- YOUR INSTRUCTIONS -
Every record below should be copied exactly, with the pictures left out.
—————
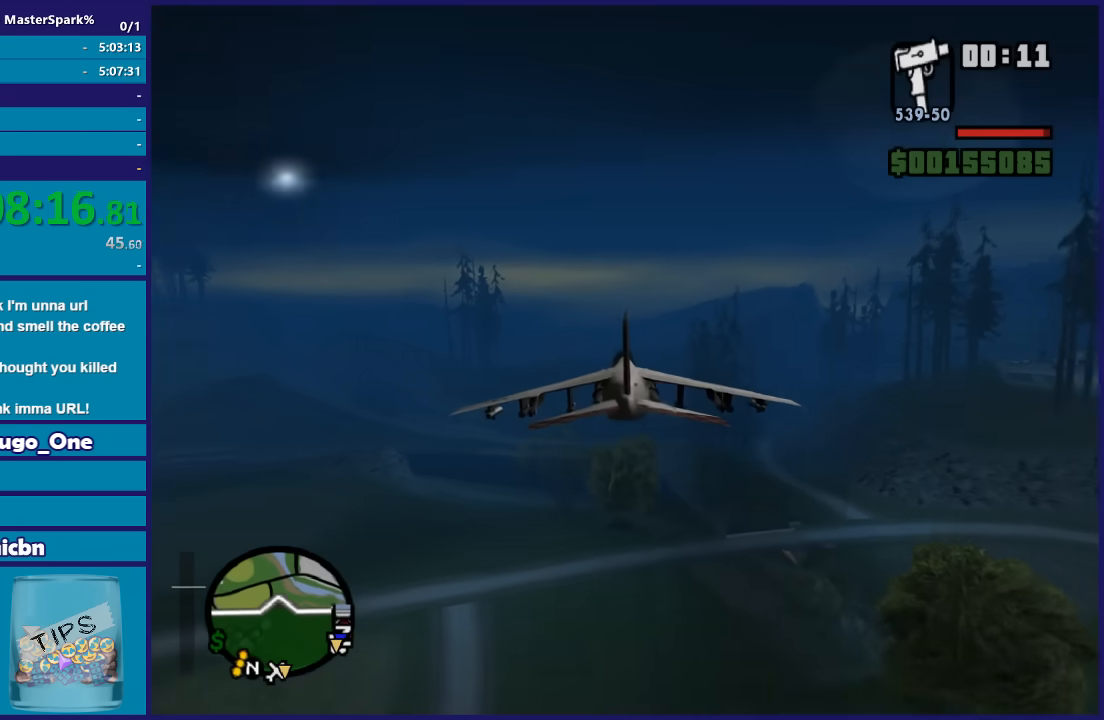
{"buttons": ["R2"], "left_stick": "center", "right_stick": "center", "events": []}
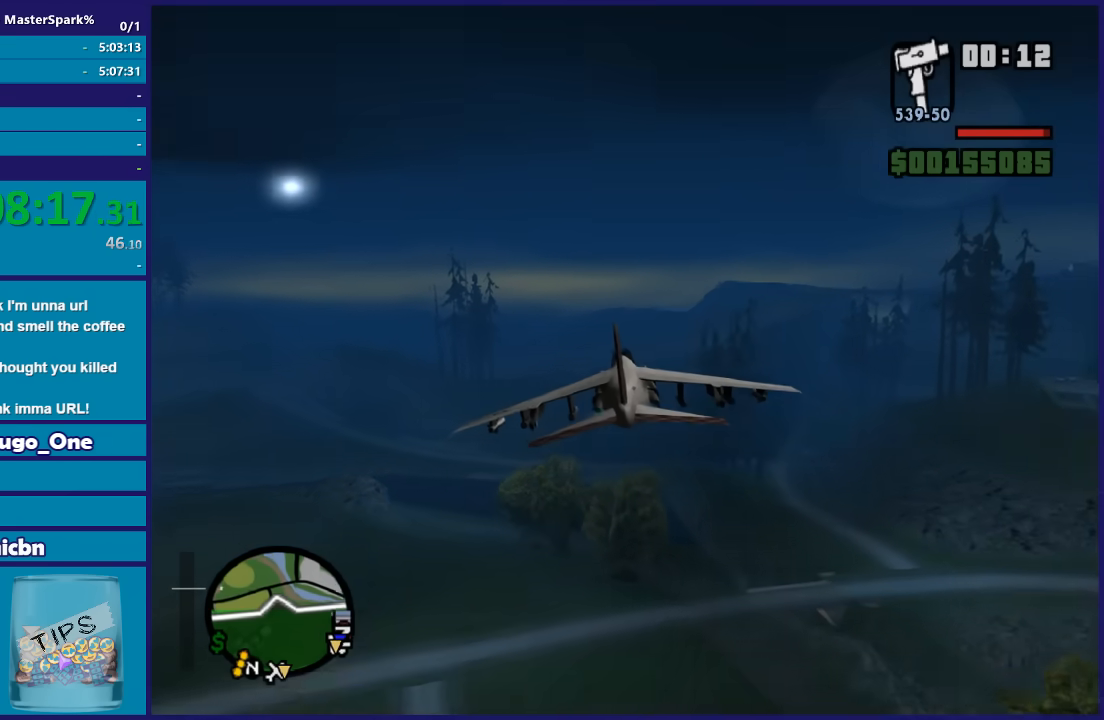
{"buttons": ["R2"], "left_stick": "center", "right_stick": "center", "events": []}
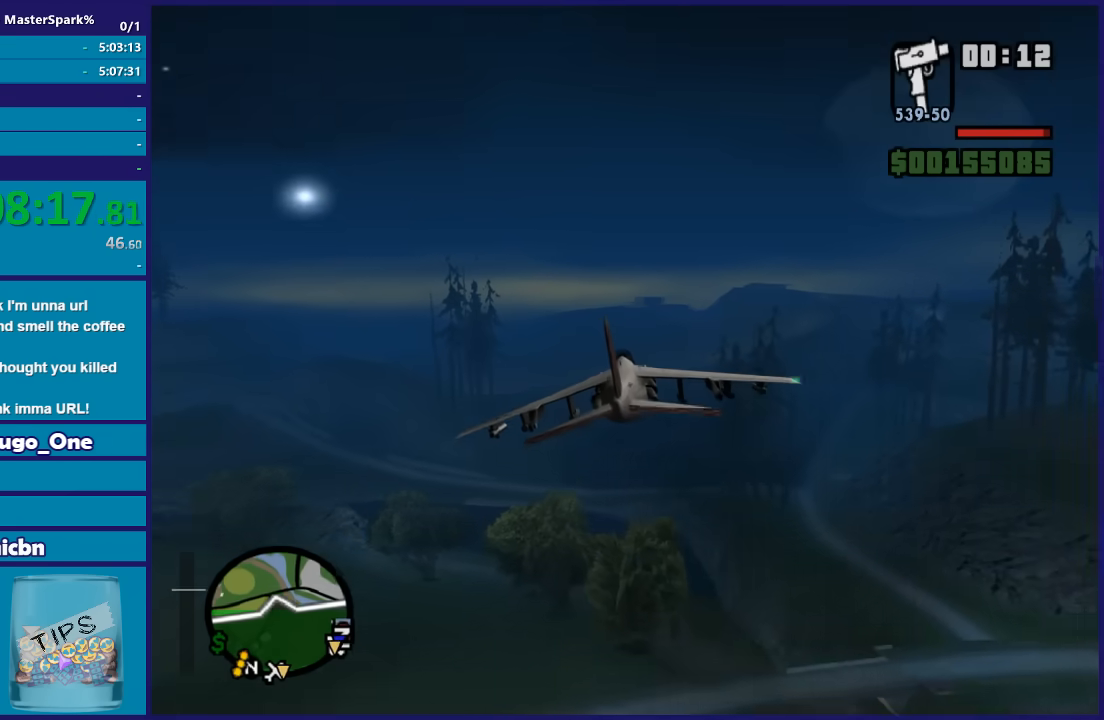
{"buttons": ["R2"], "left_stick": "center", "right_stick": "center", "events": [[66, "left_stick", "up-right"], [333, "left_stick", "center"]]}
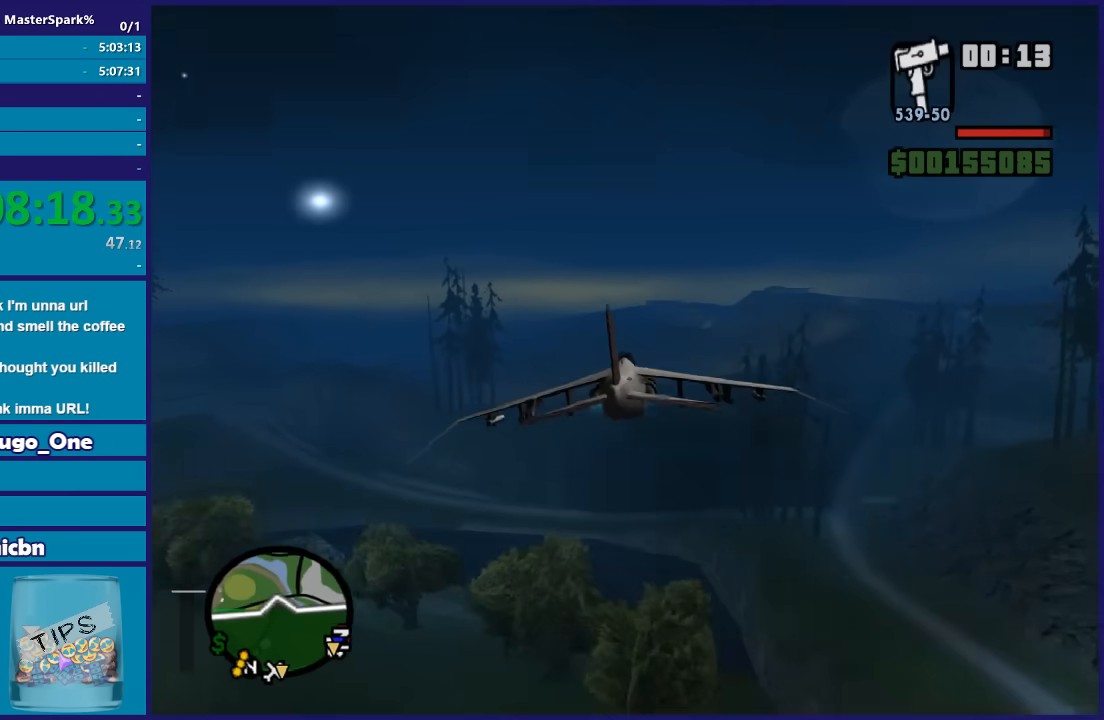
{"buttons": ["R2"], "left_stick": "center", "right_stick": "center", "events": [[133, "left_stick", "right"], [267, "left_stick", "center"]]}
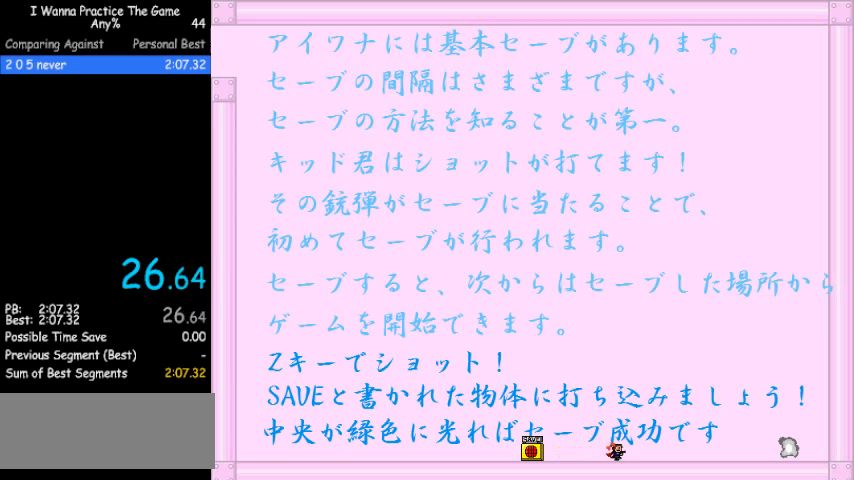
Gameplay with keyboard; each line is a JSON object with the keys held at the frame after it. "events" lists presses ("down") and releases ("up") of "down", "left", "r", "right", "shift_l", "shift_r", "up" and "z" between this image and that frame as [ms after this image, input, new state], when the widget could be followed in between. No other keys are recorded. Mouse input is not recorded.
{"keys": ["right"], "events": []}
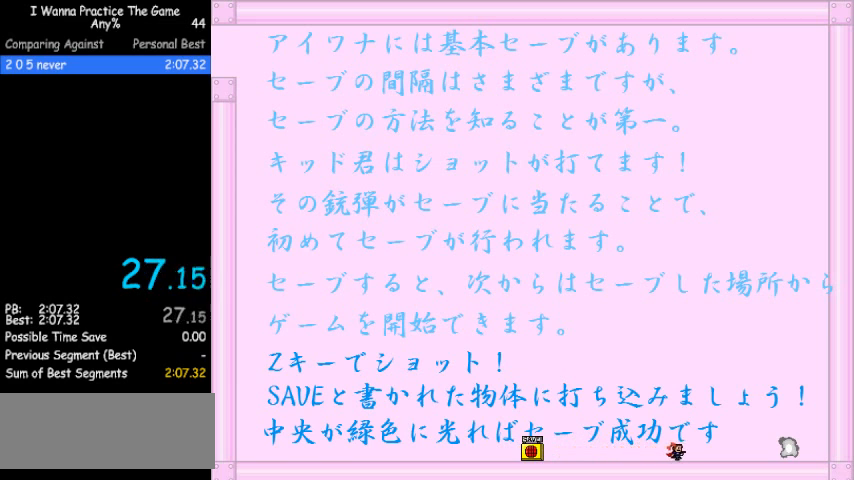
{"keys": ["right"], "events": []}
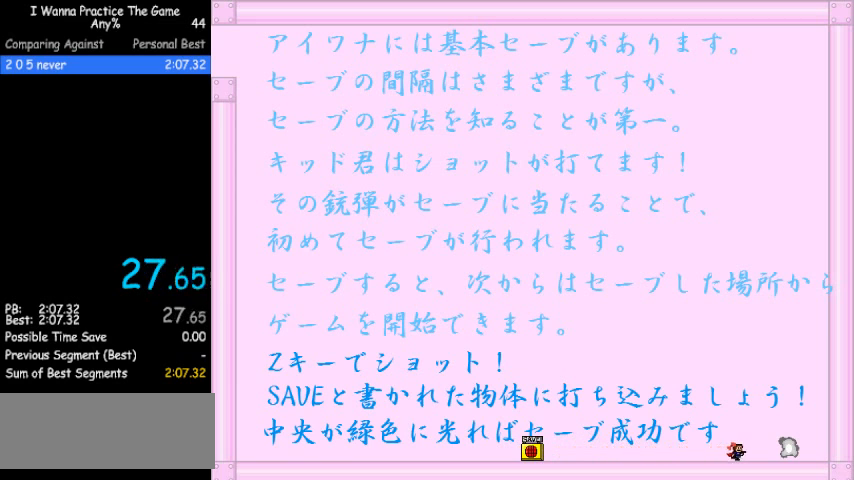
{"keys": ["right"], "events": []}
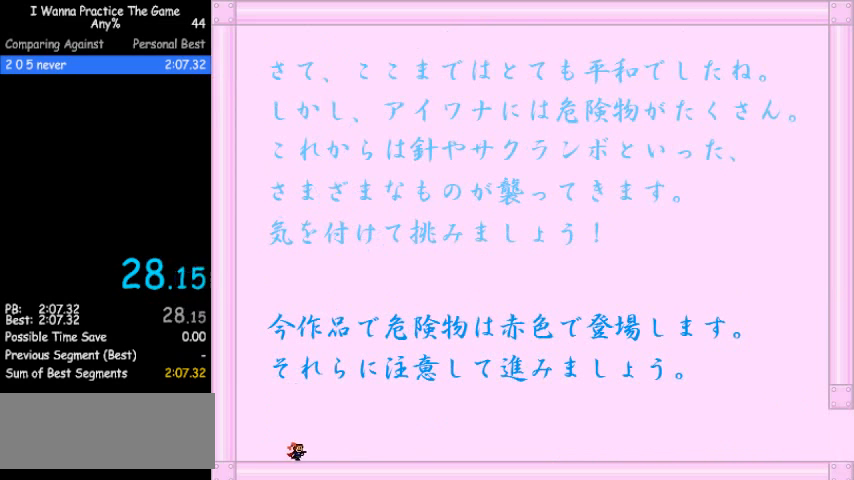
{"keys": ["right"], "events": []}
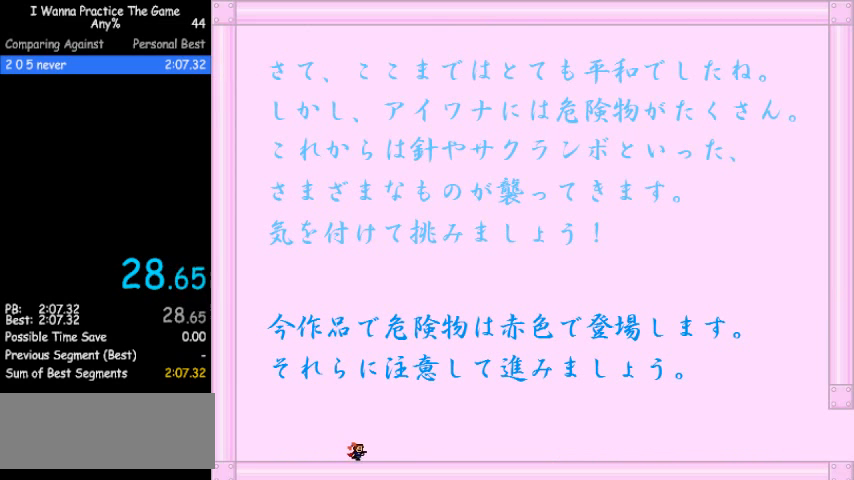
{"keys": ["right"], "events": []}
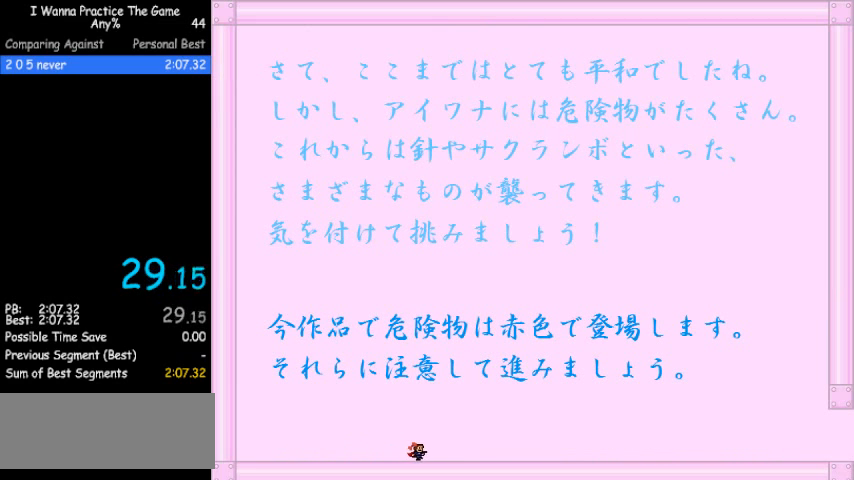
{"keys": ["right"], "events": []}
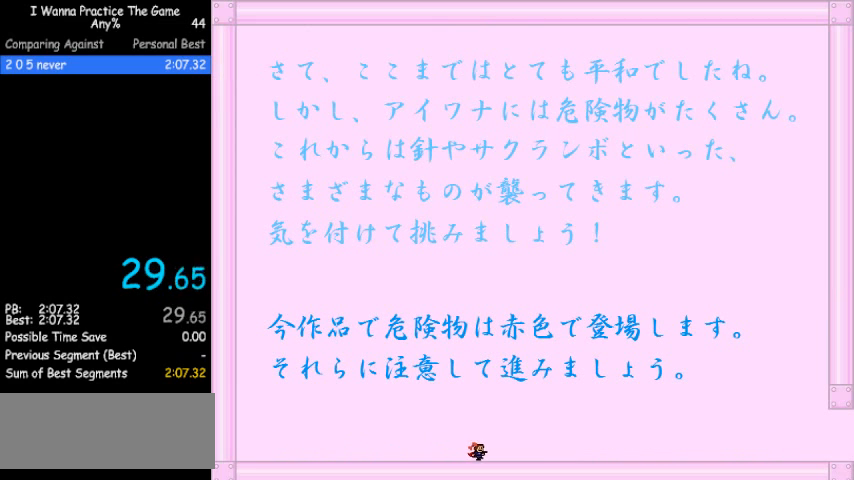
{"keys": ["right"], "events": []}
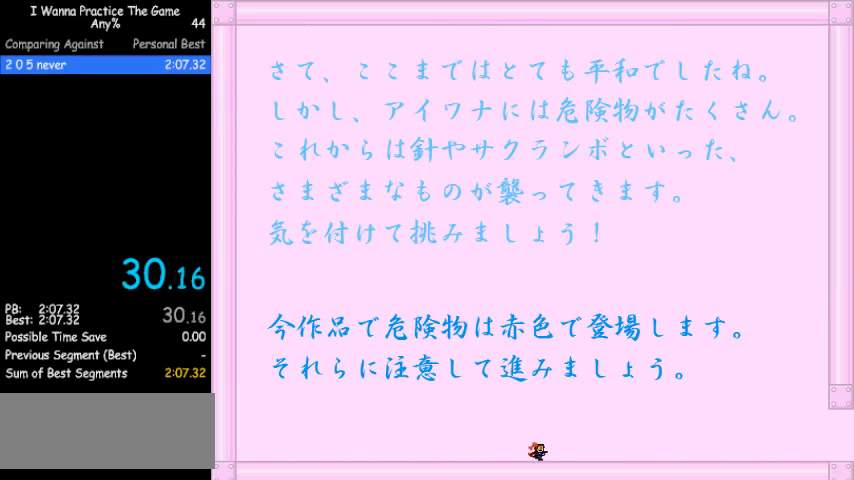
{"keys": ["right"], "events": []}
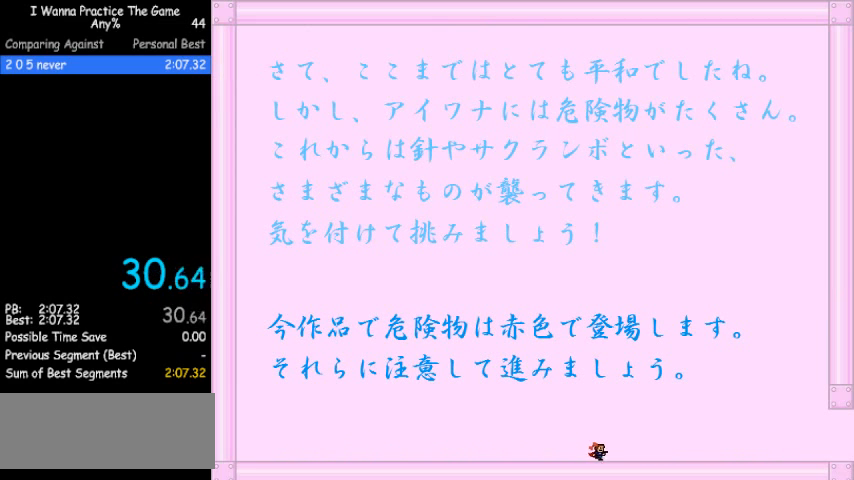
{"keys": ["right"], "events": []}
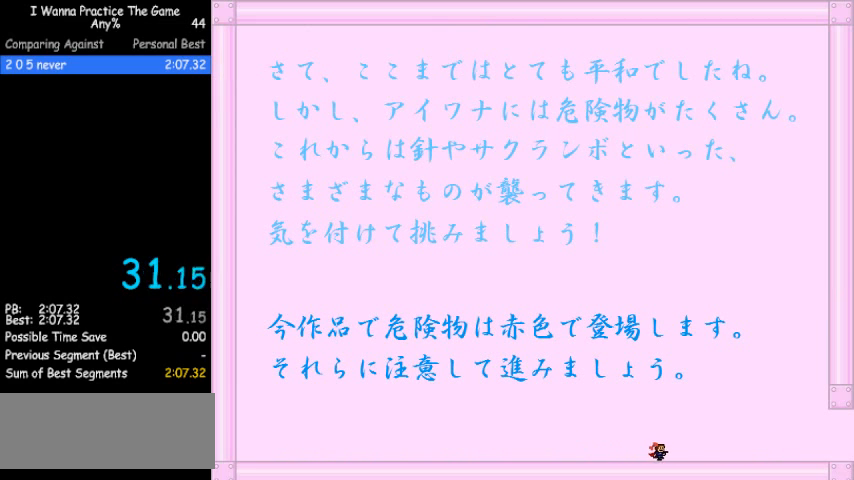
{"keys": ["right"], "events": []}
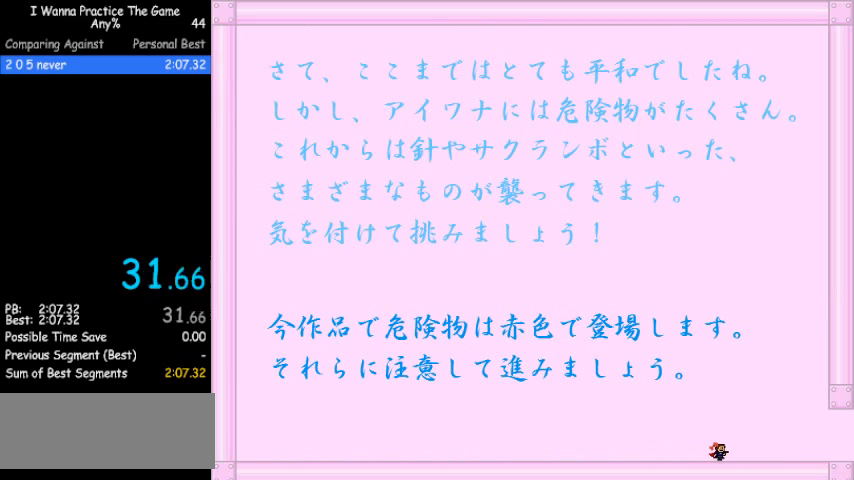
{"keys": ["right"], "events": []}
—————
- TASK OUTPUT -
{"buttons": ["R2"], "left_stick": "center", "right_stick": "center", "events": []}
{"buttons": ["R2"], "left_stick": "center", "right_stick": "center", "events": []}
{"buttons": ["R2"], "left_stick": "center", "right_stick": "center", "events": [[66, "left_stick", "up-right"], [333, "left_stick", "center"]]}
{"buttons": ["R2"], "left_stick": "center", "right_stick": "center", "events": [[133, "left_stick", "right"], [267, "left_stick", "center"]]}
Gameplay with keyboard; each line is a JSON object with the keys held at the frame after it. "events" lists presses ("down") and releases ("up") of "down", "left", "r", "right", "shift_l", "shift_r", "up" and "z" between this image and that frame as [ms after this image, input, new state], when the widget could be followed in between. No other keys are recorded. Mouse input is not recorded.
{"keys": ["right"], "events": []}
{"keys": ["right"], "events": []}
{"keys": ["right"], "events": []}
{"keys": ["right"], "events": []}
{"keys": ["right"], "events": []}
{"keys": ["right"], "events": []}
{"keys": ["right"], "events": []}
{"keys": ["right"], "events": []}
{"keys": ["right"], "events": []}
{"keys": ["right"], "events": []}
{"keys": ["right"], "events": []}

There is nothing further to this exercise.